Data items:
....................

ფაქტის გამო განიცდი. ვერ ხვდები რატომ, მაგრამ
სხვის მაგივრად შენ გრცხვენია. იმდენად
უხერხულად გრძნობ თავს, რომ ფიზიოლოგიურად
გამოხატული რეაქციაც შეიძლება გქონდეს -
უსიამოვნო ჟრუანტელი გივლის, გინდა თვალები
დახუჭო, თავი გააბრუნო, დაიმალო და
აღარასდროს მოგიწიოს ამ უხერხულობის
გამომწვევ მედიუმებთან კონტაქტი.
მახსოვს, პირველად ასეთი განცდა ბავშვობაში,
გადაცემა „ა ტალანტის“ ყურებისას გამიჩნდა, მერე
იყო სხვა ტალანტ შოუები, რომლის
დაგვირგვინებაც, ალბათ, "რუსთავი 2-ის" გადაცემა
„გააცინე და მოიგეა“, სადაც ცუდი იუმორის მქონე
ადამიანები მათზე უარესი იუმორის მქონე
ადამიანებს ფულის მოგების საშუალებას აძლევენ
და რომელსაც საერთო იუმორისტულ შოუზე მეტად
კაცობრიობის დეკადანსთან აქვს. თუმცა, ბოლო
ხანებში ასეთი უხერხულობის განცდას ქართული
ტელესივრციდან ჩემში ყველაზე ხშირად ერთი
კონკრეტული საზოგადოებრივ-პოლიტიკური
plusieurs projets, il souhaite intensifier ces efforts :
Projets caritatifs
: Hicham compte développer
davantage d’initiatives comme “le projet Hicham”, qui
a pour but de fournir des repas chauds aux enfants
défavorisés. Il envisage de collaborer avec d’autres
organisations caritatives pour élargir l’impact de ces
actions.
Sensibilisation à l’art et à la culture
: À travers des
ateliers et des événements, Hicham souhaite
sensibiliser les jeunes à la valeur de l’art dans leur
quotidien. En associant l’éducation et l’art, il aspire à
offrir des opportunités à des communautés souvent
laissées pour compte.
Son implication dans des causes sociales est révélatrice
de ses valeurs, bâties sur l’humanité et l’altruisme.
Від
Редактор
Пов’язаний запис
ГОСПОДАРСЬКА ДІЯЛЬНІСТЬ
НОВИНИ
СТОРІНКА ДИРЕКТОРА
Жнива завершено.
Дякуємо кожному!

....................

» EXERCISE DETAILS
Pull out the lines starting at the top of the entries and ending with the line that contains "აღარასდროს მოგიწიოს ამ უხერხულობის". Reproduce them unchanged.

» TASK RESULT
ფაქტის გამო განიცდი. ვერ ხვდები რატომ, მაგრამ
სხვის მაგივრად შენ გრცხვენია. იმდენად
უხერხულად გრძნობ თავს, რომ ფიზიოლოგიურად
გამოხატული რეაქციაც შეიძლება გქონდეს -
უსიამოვნო ჟრუანტელი გივლის, გინდა თვალები
დახუჭო, თავი გააბრუნო, დაიმალო და
აღარასდროს მოგიწიოს ამ უხერხულობის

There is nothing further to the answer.